Over a hundred young peoples’ lives interact with mine for many hours on a near daily basis. I know their accomplishments and some of their fears. I also know some of what stands in their way; school cultures that message low achievement as a given instead of achievable expectations identified through collaborative process between teachers and administration; disjointed and reflexive curriculums instead of well-planned, research-based, responsive innovation; discipline that emphasizes martial order over harmony created through individual and community engagement; begrudging acknowledgement of individual learning styles as opposed to technologically innovative responses; and arbitrary, intimidation-based classroom and school management instead of impartial treatment and encouragement.
For the very fact of the many challenges so eloquently expressed in this forum, ARIS can be a useful tool for dialog with students and parents if teachers are adequately schooled in its uses and are inspired to make the effort.
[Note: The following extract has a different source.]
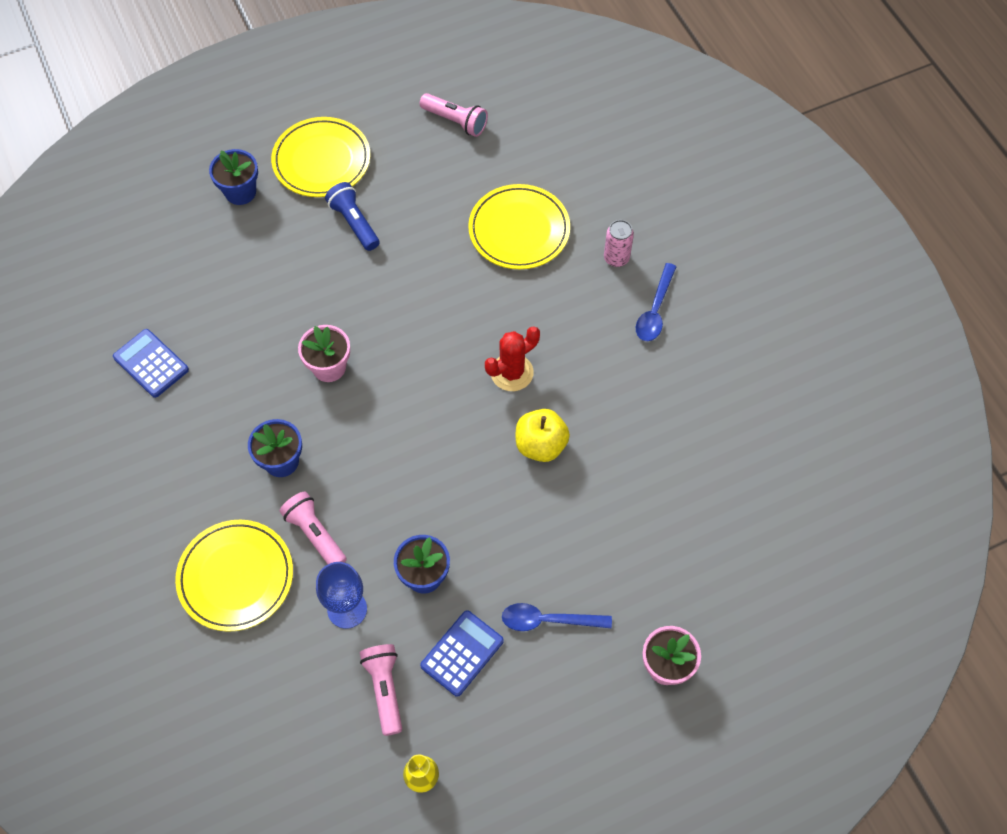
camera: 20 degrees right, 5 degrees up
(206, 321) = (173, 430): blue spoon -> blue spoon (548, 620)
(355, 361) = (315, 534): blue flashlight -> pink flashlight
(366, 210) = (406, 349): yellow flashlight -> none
Its strongest feature, notwithstanding its basic interface and functionality, is the collaborative opportunity it provides. Teachers will have a more holistic and realistic assessment of a student as a positive point of engagement for discussions with parents. Readily available student profiles provide data for support services evaluation, conferencing with parents and students about goal setting, past performance, strengths, trends and attendance. Teachers can also collaborate online with colleagues regarding instruction.
What I know it…
* IEP data is not in yet, will be in a few weeks
* It is “read-only”, pulling data from ATS (attendance), HSST (scheduling), and other systems.
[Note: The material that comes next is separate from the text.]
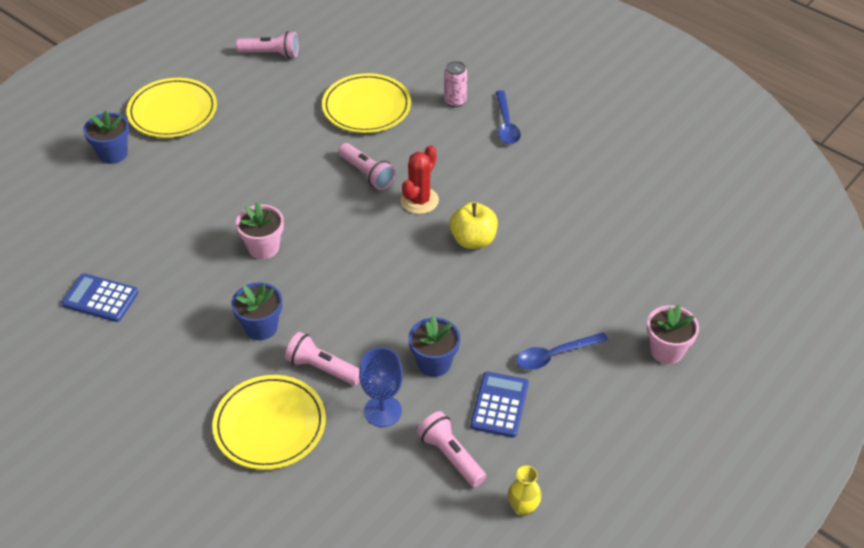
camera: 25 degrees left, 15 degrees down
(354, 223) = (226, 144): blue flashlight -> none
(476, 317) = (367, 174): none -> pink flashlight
* Attendance data is updated on a weekly basis
* Family Portal by the end of the school year
* Transcripts are coming in the Spring
* Customized reports that administrators can generate are coming in January
I’ve recently used ARIS to group Regents data to identify students who require special attention. At an even more customized level, I’ve created a sub group of students who like to use the recording studio I built in our school basement. One of my requirements to use the music studio outside of class has been passing grades in all classes and good attendance. Before ARIS, I had no practical way to determine who was meeting my music studio use rules. Now I do.
Teaching is a very difficult job. As I said earlier, when common goals are identified, consensus building and work towards effective solutions can begin. I will use whatever tools are available to help my students achieve and realize our mutual goals.